Es un hecho bien conocido: la prolongadísima estancia de los árabes en la península ibérica, que se extendió por casi ocho siglos, iba a marcar indeleblemente al idioma castellano. Y esto, claro está, también se refleja en lo que hablamos los expresivos hijos de la Perla de las Antillas.
Ejemplos sobrados de ello lo encontramos en el léxico de la alimentación, pues tal procedencia tienen palabras como aceite, aceituna, albóndiga, alcachofa, arroz… y azúcar, el rubro que durante siglos presidió nuestra producción agroindustrial.
Igual abolengo muestran voces militares, como adalid, para designar al líder guerrero; acicate, la espuela con la cual el hombre de caballería estimulaba a la cabalgadura; alarde, en su significado de operación bélica; alfanje, la conocida arma blanca; alférez y almirante, grados militares; atalaya, punto desde donde se observa al enemigo.
En muchas palabras castellanas relacionadas con la Química también se puede rastrear la impronta árabe.
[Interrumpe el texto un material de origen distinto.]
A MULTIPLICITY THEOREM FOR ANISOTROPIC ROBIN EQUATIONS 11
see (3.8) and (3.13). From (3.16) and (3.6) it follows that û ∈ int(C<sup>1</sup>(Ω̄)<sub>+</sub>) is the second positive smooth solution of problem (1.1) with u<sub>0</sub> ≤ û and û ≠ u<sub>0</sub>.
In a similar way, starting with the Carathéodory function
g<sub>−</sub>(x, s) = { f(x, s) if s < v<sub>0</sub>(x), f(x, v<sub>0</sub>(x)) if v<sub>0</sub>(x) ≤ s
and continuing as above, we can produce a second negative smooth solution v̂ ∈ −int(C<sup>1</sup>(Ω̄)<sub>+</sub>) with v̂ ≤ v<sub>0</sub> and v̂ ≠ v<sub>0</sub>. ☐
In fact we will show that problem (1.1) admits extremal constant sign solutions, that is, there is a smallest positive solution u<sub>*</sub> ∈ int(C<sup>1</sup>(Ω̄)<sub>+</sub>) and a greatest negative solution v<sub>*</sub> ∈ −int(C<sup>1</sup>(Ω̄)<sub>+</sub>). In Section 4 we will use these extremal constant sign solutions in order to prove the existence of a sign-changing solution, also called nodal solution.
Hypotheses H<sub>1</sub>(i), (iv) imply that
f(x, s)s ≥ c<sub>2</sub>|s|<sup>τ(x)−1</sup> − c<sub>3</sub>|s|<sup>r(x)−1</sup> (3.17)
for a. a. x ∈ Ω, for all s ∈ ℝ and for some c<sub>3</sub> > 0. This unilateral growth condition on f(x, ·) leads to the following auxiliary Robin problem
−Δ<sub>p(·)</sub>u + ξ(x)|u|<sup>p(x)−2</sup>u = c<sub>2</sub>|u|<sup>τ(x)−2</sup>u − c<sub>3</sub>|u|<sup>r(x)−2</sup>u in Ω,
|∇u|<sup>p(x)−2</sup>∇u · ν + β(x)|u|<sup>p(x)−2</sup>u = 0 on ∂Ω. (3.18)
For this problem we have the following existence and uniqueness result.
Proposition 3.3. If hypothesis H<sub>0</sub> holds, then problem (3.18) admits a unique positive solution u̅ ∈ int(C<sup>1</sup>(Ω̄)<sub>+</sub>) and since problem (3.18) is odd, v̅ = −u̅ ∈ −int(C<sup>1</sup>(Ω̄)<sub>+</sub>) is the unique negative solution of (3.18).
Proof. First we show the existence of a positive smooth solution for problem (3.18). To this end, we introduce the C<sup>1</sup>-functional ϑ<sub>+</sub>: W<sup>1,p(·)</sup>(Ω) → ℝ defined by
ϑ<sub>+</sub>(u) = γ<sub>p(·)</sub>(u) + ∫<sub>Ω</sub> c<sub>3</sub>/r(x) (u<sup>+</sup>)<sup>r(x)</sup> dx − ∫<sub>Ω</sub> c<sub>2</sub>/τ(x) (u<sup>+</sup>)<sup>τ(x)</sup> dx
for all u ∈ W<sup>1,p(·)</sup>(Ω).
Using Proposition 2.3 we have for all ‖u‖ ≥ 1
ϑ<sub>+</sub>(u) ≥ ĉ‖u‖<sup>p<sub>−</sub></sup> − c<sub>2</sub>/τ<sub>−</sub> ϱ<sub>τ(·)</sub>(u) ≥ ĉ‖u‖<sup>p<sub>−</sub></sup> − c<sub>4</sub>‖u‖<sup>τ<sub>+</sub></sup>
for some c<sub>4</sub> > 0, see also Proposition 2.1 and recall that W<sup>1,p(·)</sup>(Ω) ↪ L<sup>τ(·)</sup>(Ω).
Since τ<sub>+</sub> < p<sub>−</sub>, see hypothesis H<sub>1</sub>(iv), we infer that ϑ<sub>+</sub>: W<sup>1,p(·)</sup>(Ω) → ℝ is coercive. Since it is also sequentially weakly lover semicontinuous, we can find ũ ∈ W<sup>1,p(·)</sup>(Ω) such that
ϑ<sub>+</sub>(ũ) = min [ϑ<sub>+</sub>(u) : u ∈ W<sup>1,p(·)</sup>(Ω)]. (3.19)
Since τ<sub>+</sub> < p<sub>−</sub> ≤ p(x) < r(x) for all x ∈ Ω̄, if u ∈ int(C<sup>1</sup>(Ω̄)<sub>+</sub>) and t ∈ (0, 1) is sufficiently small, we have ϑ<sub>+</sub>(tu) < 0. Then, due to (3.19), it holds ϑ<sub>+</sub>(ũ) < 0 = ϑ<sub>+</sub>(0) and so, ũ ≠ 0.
Tal es el caso de alambique, el instrumento usado en la destilación para obtener, entre otros productos, nuestro deleitable ron. O álcali, toda materia capaz de neutralizar a los ácidos. O amalgama, mezcla de un metal con mercurio. O los nombres de muy diversas sustancias y productos, como alcanfor, alcohol, alquitrán, añil, ámbar, azafrán, almagre, almizcle y algalia, estos dos últimos utilizados en perfumería.
En fin: el bajante que encabeza este artículo no miente: los cubiches, también, hablamos en árabe.